I love our 2019 robot’s climb.
(screenshotted from our robot reveal video from 2019)
The hatch mechanism was pretty cool as well compared to the elevators that some teams used.
It was slightly changed after our first competition, I believe. The bottom wheel of the hatch that was touching the ground was taken off or something.
Edit: Forgot to add. but our team tried a little bit of soft robotics experimentation as well! It unfortunately wasn’t suitable for competition and thus we opted for something more normal during comp, but here’s some info: innovation
The website is currently being updated with it rolling sometime within the next few weeks, so A) it’ll look MUCH nicer than it is right now, and B) the URL might be no longer valid.
Our coolest is probably our 2019 suction pad. It’s 1/4" plate pocketed to 0.05" thick. It was mostly done to put our Omio to test but we did notice some flexing with our 1/8" pad.
I absolutely love this sheet metal part.
It’s from a subsystem that eventually didn’t make it to our final 2019 robot.
We had a telescoping climber this year and this was at the bottom of the innermost tube.
We also had a 7" ID 1/4 wall aluminum tube in the middle of the robot (I don’t have any good photos).
This served as the structure for our 2015 lift. It was also useful in 2016 when we were testing out vision:
Our mechanical lead with the tilt gearls
It’s great to have wonderful sponsors like Waterjet Cutting of Indiana and Colors inc.
Since we mistakenly purchased some wrong stock this year, we decided to machine this ridiculous part out of it (for mounting a tube):
My favorite feature of the part is the face it makes
Neat gearbox cover we printed:
Cool pocket pattern on our shooter side plates:
Wasn’t that just the face the machinist made?
love this thread.
3d printed CTRE Mag encoder mount that integrates the front half of the housing into the mount itself. Adapted from @Justin_Foss’s idea here
Same c-c, different reduction/chain pitches, no tensioners. Let 5012 package our intake power and wrist motors further back on the carriage and use the same pivot point. IIRC, the 25 chain was a little looser than spec, and the 35 was close to spec, if not a little tighter.

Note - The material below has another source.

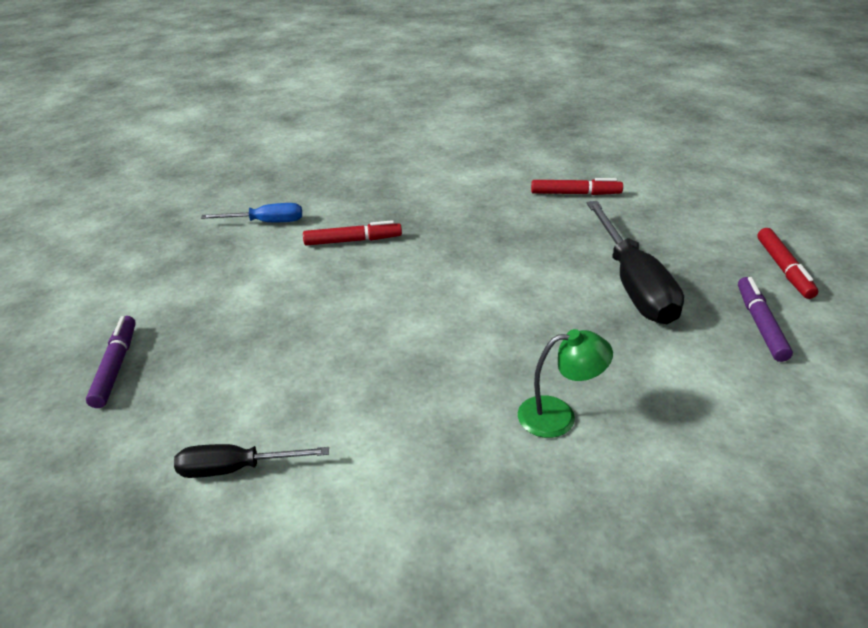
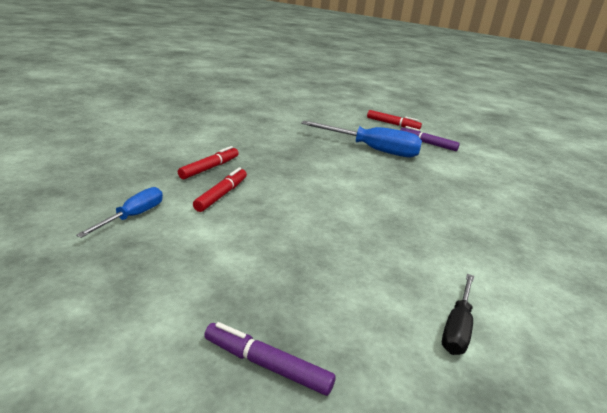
camera: 65 degrees left, 10 degrees down
(558, 416) = (464, 205): green lamp -> none
(575, 193) = (271, 126): red marker -> red marker (209, 168)
(633, 284) = (372, 149): black screwdriver -> blue screwdriver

dye rotor boot from 5012’s demo bot. dye rotors are dope as heck.
brushless hub pulleys. bonus: tiny single acting cylinder.
pneumatic “series-elastic” actuator.
bonus: parts from my combat robotics shenanigans
custom GT2 pulley using SDS’s tooth subtraction method to manufacture with a bigger endmill.
using modifier meshes to add strength in certain places on a 3D print.
TPU wheels with O-ring treads
You dont wanna know long 6 of these took to laser
In 2019 we needed a plate that had a hole for a shaft and 2 mounting holes so we told a student, “do what you want with it, as long as it has these 3 holes”. He made a Batarang! It was freehanded on a bandsaw and a belt sander.
2005, when a mentor had waterjet access and acres of really nicely finished 1/8" aluminum:
2005 off-season, when we added some showboating. (It was better at whipping up a lather than actually making bubbles, but shhhhhh)
2016: The whole entire drivetrain. Custom 1x3 tubes machined in the USC machine shop, custom top pan water jetted in another lab on campus, 221’s magic 17T sprockets hidden inside, and 88" of frame perimeter fury that was just delightful to chuck around the defenses.
And an in-progress underside view; we were very serious about not getting caught on defenses or stuck sideways.
That robot also ran a custom-waterjetted gear profile with slots where pneumatic cylinders could lock the arm into positions. I don’t have a good picture of it up close, but I do have this picture that hints at how thicccc it was and shows the slots.
2017: After alliance selection at a disastrous Tippecanoe, 5402 spent much of the afternoon removing the back panel where the gear pocket we could never figure out was supposed to go. With a bit of Sharpie design work and a better understanding of the problem, the father of our operator (who herself drag raced as a hobby) hit his machine shop and set to work. 48 hours later, this appeared in the shop:
Custom sheetmetal chute, custom bent wings that flopped out in autonomous (with the aid of some fishing line tied to the shooter wheel), two cradles on a linkage that flipped the gear out actively with the help of a PG27 motor that was lying around. I was in awe of this thing, and I wish I could’ve seen how much further we could go with all those resources brought to bear.